I was so put off by his rigid approach to photographing that I never went out photographing with him again. His hesitancy and single-minded approach to each subject encountered was anathema to me. In retrospect I think I should have recommended that he acquire an 8x10 inch view camera and spend that same amount of time and care making images that would better reflect the sheer amount of time he lavished on each frame.
Often people will tell me that I shoot too much. Or I shoot too fast. But I remember many years ago being at the HRC (Humanities Research Center) at UT looking at contact sheets of Henri Cartier-Bresson and realizing that he didn't just capture one decisive moment (the popular assumption..) rather he worked a scene and shot multiple frames at multiple angles until he finally zeroed in on what it was he was looking for. Sure, there are images of his that depended on perfect timing but it's important to remember that had he chosen a different frame from the same roll of film that too may have been considered a masterpiece. HCB was curious and not overly frugal with his frame count. He shot it until he got it.
It's funny when people instinctively want to limit their shooting and are parsimonious with their digital "frames." At the same time they talk about wanting to establish a personal style. But in my mind the two desires are diametrically opposed. In order to evolve a style, as opposed to just aping the fashion of the day, it seems obvious that you have to look and look at stuff and photograph with intention over a long period of time. The iterative nature of photographing in this way allows the photographer to be like a sculptor relentlessly peeling away the unnecessary "marble" to reveal the final art.

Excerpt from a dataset
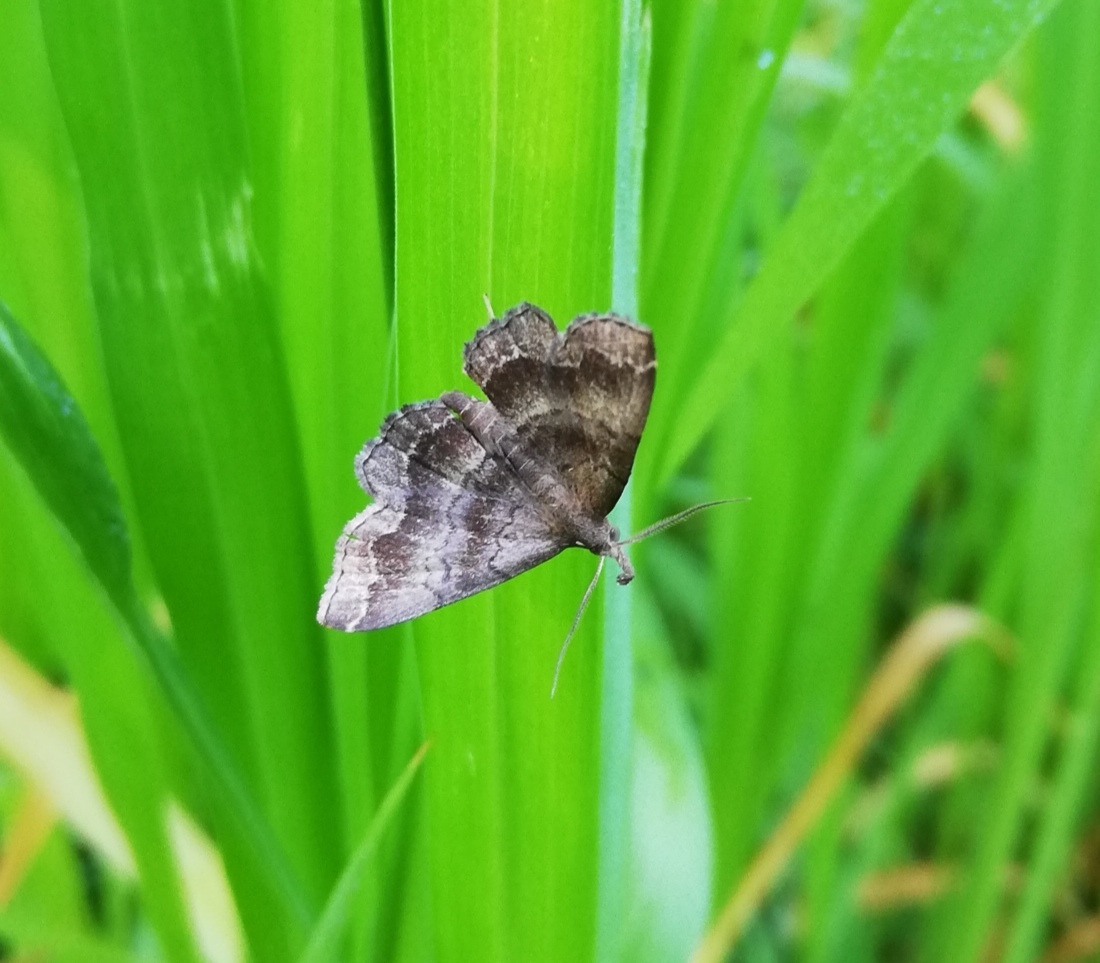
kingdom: Animalia
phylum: Arthropoda
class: Insecta
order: Lepidoptera
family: Erebidae
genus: Phalaenostola
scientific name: Phalaenostola larentioides
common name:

**TASK LIST:**
(a) Could you recast the records as a numbered list, from the line with "order: Lepidoptera" through the end of the records, skipping blank lines?
(b) How would you continue the essay on shooting freely and developing a photographic style from where it stops?

**ANSWERS IN ORDER:**
(a)
1. order: Lepidoptera
2. family: Erebidae
3. genus: Phalaenostola
4. scientific name: Phalaenostola larentioides
5. common name:

(b)
When we start out we all copy our photographic "heroes" but over time and with lots of looking and photographing we (hopefully) cut away the clichés of our craft and hone in on what excites us personally. We begin to form a style when we begin to ignore everything outside our own individual tastes. And I posit that this comes from a dedication to photographing in bulk and with passion. Almost akin to a pianist practicing daily for years and years. Or swimming every day to develop and maintain an efficient stroke coupled with endurance.
For years and years I worked on getting paid work and on shooting the kinds of subjects I thought other people would like. At some point I started shooting more and more just for myself. A while after that point an art director said (for the first time) that he was hiring me for my style. I remarked that I was not aware I had a style. He point to a stream of work in my portfolio and said that it was evident to him. We had working history together and his observation of my "style" came after years of working together on routine projects. We dug down a bit and he suggested that when I stopped "caring" about what other people thought about my work that I had opened up to making more images that reflected my own tastes and judgements. That's when the work began to differentiate from all the other beginners. Insouciance it seems is a good reagent.
Looking back I can see that any style I have evolved over time came from being out with a camera and photographing at every opportunity. And holding onto the hard to describe feelings of contentment or satisfaction that seems to come from looking and interpreting the external world and re-making it in a way that made me happy.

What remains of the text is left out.